Builder ‘A’ says that the flat is square shaped and the area is 3853 square feet
b) Builder ‘B’ says that the flat is square shaped and the area is 3249 square feet .
c) Builder ‘C says that the flat is square shaped and the area is 3844 square feet.
A) Without doing calculations, Identify which builder is definitely giving a wrong flat size .
Explain, how you derive this conclusion.
Answers
Answer:
Builder A is wrong
Step-by-step explanation:
All of them say that the flat is square-shaped. So the area should be the square of sides
Area=Side²
So let's see if the area is actually a square of a side
Builder A: Area=3853 square feet
Now, we see the digit at Ones place. By observing, we see that there is no number whose Ones digit when squared, gives 3 at place(Think of square of numbers from 1 to 10 and the Ones digit at the squared number)
Builder B and C: Area=3249 and 3844 square feet respectively
In both of there cases, we can see that there are numbers with there Ones digit squaring to 4 (B's case) and 9 (C's case) as 2 and 4.

**********

■ EXERCISE INSTRUCTIONS ■
- 1) In the worked answer about the square flats, what area does Builder B give for the flat?
- 2) Continue the worked answer about the square flats from its last sentence.

■ ENTRIES PROVIDED ■
**********

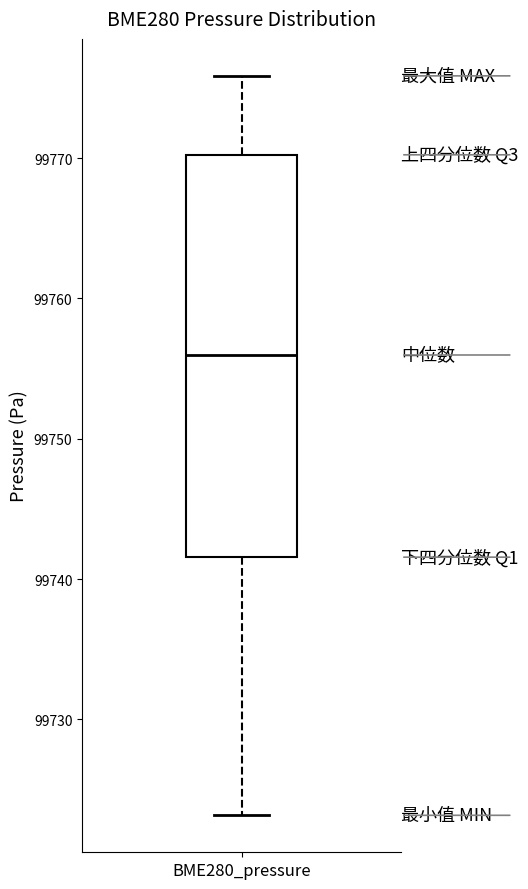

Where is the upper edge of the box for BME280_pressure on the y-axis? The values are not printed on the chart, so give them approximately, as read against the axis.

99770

**********

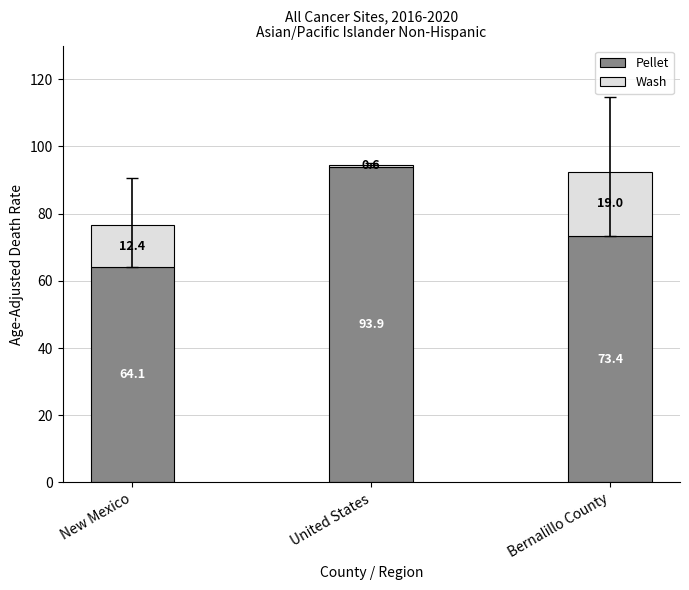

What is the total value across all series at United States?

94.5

**********

■ ANSWERS ■
- 1) 3249 square feet.

- 2)
Therefore, A is wrong
Answer:
a) Builder A
Step-by-step explanation:
Since the flat is in square shape the
measure of the side would be same
When a number is multiplied by the
same number the last number of the
product will be the square of the last
number of multiplied numbers .
As , we don't get 3 at last by multiplying
any number it is calculated easily.
☆ [If you don't understand what I had explained
above you can consider the way of deriving
the answer I had provided below it can be
done in mind easily ]
Area of square = side × side
(let the side be x )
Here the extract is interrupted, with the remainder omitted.